━━ Supplied data ━━
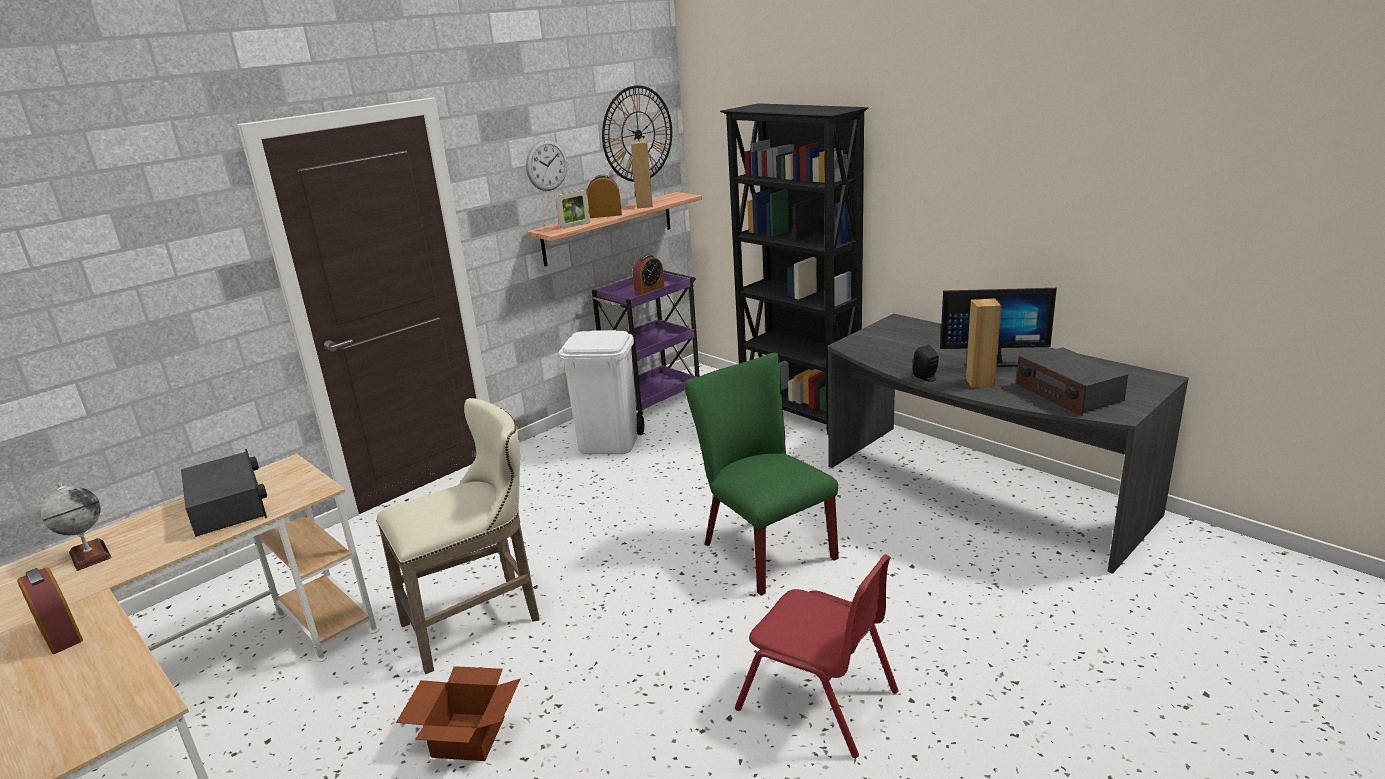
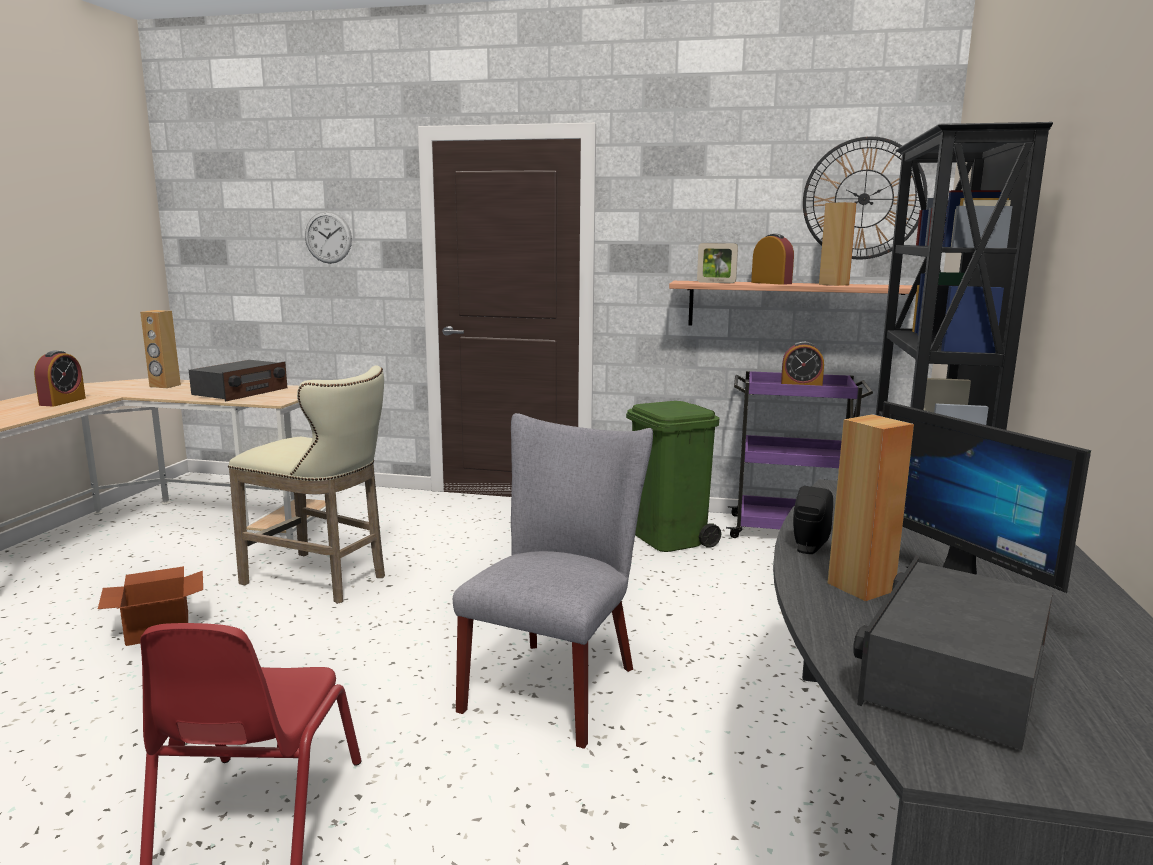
camera: 55 degrees right, 10 degrees down
(90, 555) = (164, 386): globe -> brown speaker
(546, 165) = (715, 213): wall clock -> wall clock (328, 237)
(609, 443) = (669, 539): white trash can -> green trash can
(762, 548) = (557, 683): green chair -> grey chair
━━━
→ Exercise description: Go through the material and report each line that holds the string "green".

→ Your solution:
(609, 443) = (669, 539): white trash can -> green trash can
(762, 548) = (557, 683): green chair -> grey chair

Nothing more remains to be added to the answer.